**Object-level change descriptions**
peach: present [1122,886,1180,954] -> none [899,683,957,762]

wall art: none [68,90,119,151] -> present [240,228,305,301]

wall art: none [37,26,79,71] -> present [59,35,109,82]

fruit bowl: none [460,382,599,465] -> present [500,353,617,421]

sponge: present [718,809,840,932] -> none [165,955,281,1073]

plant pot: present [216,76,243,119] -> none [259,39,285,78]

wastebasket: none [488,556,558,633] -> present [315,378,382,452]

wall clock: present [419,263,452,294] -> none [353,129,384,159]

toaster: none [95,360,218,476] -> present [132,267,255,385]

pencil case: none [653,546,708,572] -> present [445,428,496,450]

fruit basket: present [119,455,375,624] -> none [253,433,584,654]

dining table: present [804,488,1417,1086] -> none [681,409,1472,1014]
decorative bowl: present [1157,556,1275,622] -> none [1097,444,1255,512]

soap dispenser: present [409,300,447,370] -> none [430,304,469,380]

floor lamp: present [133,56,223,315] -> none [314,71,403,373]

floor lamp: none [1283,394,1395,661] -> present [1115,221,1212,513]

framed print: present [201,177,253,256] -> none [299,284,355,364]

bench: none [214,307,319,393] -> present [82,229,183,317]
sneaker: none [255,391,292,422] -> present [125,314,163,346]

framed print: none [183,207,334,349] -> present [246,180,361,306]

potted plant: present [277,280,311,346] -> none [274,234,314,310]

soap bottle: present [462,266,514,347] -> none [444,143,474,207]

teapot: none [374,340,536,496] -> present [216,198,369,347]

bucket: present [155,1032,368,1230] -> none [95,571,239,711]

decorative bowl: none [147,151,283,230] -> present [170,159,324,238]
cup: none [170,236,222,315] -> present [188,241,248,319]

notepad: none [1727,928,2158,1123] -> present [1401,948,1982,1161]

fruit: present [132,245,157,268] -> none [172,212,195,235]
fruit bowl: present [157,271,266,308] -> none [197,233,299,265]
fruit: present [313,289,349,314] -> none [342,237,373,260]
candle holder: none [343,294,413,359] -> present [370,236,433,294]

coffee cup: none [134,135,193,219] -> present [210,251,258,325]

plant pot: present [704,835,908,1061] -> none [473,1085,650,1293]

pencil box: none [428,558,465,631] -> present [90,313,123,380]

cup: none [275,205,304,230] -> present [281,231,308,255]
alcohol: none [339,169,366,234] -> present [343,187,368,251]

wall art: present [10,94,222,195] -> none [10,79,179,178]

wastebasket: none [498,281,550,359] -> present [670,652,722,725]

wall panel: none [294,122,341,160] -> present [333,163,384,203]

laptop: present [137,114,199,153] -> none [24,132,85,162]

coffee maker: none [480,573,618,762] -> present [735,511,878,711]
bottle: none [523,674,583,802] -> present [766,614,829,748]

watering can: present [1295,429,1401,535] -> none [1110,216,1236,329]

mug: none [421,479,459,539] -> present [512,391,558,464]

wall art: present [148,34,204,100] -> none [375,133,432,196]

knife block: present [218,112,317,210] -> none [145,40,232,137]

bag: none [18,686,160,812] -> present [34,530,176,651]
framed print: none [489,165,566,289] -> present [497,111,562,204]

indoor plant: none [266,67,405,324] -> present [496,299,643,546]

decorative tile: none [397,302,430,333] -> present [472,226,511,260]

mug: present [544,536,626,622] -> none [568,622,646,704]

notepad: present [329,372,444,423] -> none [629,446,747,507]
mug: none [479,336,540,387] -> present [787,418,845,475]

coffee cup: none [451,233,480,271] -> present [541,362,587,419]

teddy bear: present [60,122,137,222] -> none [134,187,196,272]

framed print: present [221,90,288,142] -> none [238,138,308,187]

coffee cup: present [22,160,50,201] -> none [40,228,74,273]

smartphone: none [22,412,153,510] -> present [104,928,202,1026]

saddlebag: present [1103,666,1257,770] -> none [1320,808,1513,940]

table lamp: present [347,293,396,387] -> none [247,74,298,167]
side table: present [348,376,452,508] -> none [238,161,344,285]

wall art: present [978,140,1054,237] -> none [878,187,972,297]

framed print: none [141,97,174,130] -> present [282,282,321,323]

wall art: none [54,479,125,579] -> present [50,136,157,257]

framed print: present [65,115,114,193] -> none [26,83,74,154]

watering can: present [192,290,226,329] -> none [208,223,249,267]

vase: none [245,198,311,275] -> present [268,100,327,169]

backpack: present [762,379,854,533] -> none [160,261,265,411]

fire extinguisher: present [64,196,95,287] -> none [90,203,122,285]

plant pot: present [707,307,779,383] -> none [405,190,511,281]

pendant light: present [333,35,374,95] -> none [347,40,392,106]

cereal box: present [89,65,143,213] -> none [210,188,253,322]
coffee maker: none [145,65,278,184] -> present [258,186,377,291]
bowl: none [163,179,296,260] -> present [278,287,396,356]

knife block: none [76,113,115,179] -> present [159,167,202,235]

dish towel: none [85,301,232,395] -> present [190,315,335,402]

**Request**
Look above for the line containing "potted plant: present" and the line containing "pencil box: none". Transcribe both, with the lines between them, exactly.

**Written answer**
potted plant: present [277,280,311,346] -> none [274,234,314,310]

soap bottle: present [462,266,514,347] -> none [444,143,474,207]

teapot: none [374,340,536,496] -> present [216,198,369,347]

bucket: present [155,1032,368,1230] -> none [95,571,239,711]

decorative bowl: none [147,151,283,230] -> present [170,159,324,238]
cup: none [170,236,222,315] -> present [188,241,248,319]

notepad: none [1727,928,2158,1123] -> present [1401,948,1982,1161]

fruit: present [132,245,157,268] -> none [172,212,195,235]
fruit bowl: present [157,271,266,308] -> none [197,233,299,265]
fruit: present [313,289,349,314] -> none [342,237,373,260]
candle holder: none [343,294,413,359] -> present [370,236,433,294]

coffee cup: none [134,135,193,219] -> present [210,251,258,325]

plant pot: present [704,835,908,1061] -> none [473,1085,650,1293]

pencil box: none [428,558,465,631] -> present [90,313,123,380]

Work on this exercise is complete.